> Short problem A:
Please condense the paragraph in the mine explosion report below that begins "The 2 Left off Pine Ridge Left section" into a shorter version that keeps its main facts.
> Short problem B:
According to the mine explosion report below, at what time were the men in the Pine Ridge left section removed from behind the barricade?
> Short problem C:
From the mine explosion report below, list every air quantity in cfm recorded during the September 1958 Federal ventilation survey, along with where each was measured.

> Source text:
=-=-=

None of the other 185 men in the mine at the time of the explosion was injured, however, 37 men in the inby Pine Ridge left and Pine Ridge main sections observed forces, dust, and fumes from the explosion enter their working areas.  These men erected barricades and remained behind the barricades until rescued.  The men in the Pine Ridge main section were removed from behind the barricade at about 9:35 a.m. and the men in the Pine Ridge left section were removed from behind the barricade at 10:15 a.m. on the day of the explosion.

The disaster resulted from the ignition of a large quantity of methane that was liberated during blasting operations in No. 5 working place (No. 3 Drainway entry).  The ignition occurred when one or more shots from the face of No. 6 entry of 2 Left entries blasted through into No. 3 Drainway entry, where the face had been blasted shortly before.

The victims of the explosion, all found within 875 feet of the faces of 2 Left section, were burned severely.

Coal dust in the areas inby the mine-car loading point entered into the explosion and aided in its propagation.

The 2 Left off Pine Ridge Left section (explosion area) consisted of a set of 6 entries turned off pine Ridge Left entries and driven a distance of about 2,900 feet.  Until shortly before the disaster, the 6 entries were ventilated with intake air coursed through the Nos. 3, 4, and 5 (center) entries, split right and left near the faces, and returned through Nos. 1, 2, and 6 entries.

During a Federal ventilation survey of the mine in September 1958, 49,000 cfm of intake air was coursed through the 3 center entries; 28,000 and 21,000 cfm of air was measured in the immediate returns, Nos. 1 and 6 entries respectively.

=-=-=

> Supplied entries:
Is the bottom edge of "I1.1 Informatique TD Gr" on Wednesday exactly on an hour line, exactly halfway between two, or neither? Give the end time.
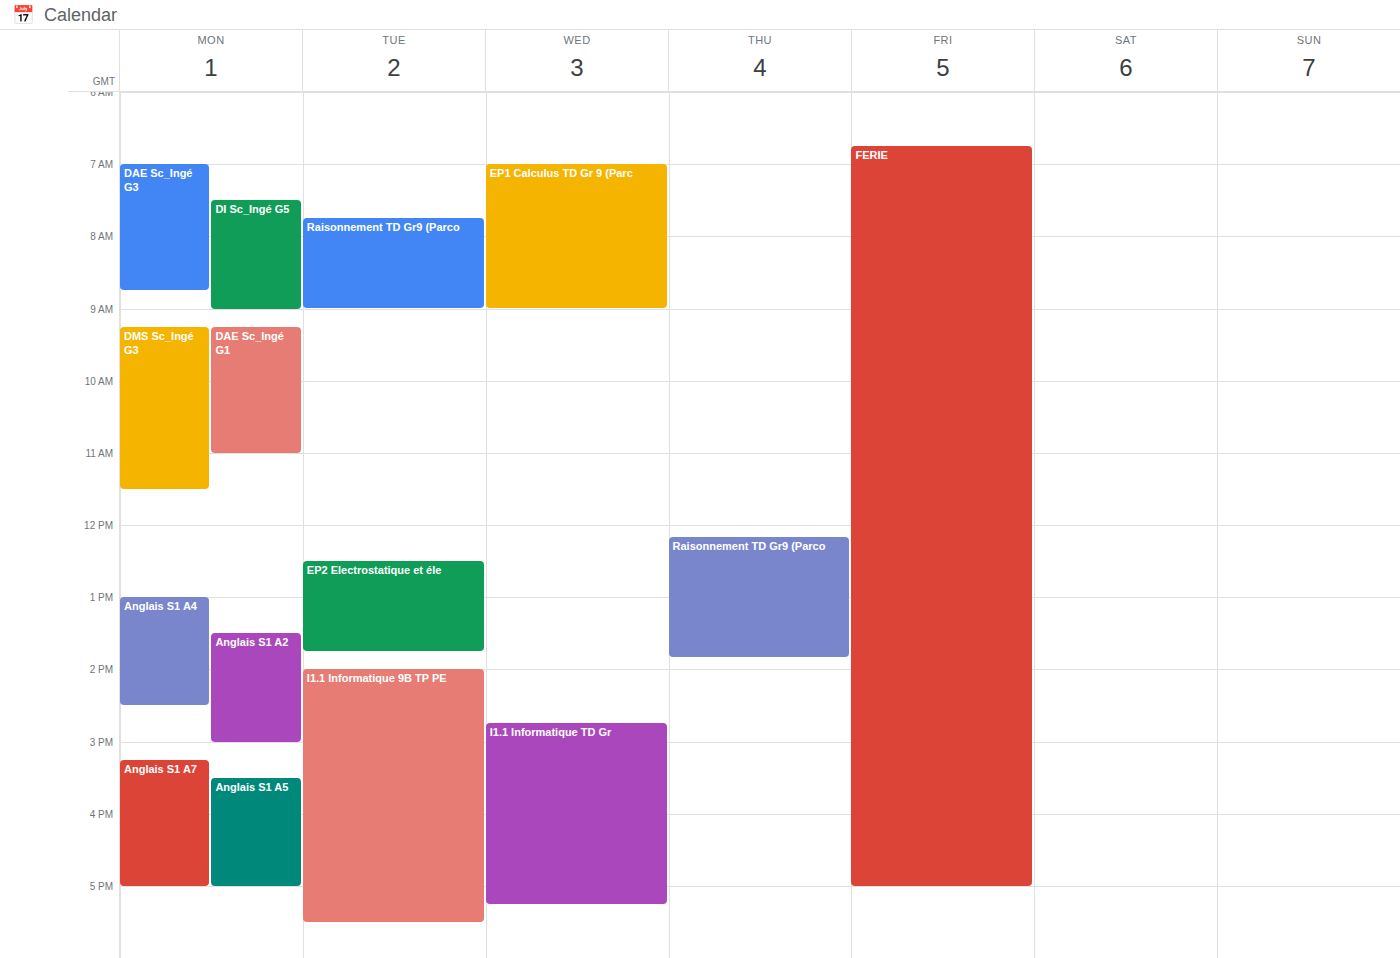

=-=-=

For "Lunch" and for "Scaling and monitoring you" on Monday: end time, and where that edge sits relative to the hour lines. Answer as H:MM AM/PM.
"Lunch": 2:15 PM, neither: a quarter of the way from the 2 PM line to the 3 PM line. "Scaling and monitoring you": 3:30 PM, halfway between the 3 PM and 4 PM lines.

=-=-=

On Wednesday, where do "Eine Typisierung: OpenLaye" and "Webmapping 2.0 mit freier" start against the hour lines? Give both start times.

=-=-=

> Task output A:
The explosion area, the 2 Left off Pine Ridge Left section, had 6 entries turned off Pine Ridge Left entries and driven about 2,900 feet. Until shortly before the disaster, intake air ran through the center entries (Nos. 3, 4, and 5), split right and left near the faces, and returned through Nos. 1, 2, and 6.

> Task output B:
At 10:15 a.m. on the day of the explosion.

> Task output C:
- 49,000 cfm of intake air through the 3 center entries
- 28,000 cfm in No. 1 entry (immediate return)
- 21,000 cfm in No. 6 entry (immediate return)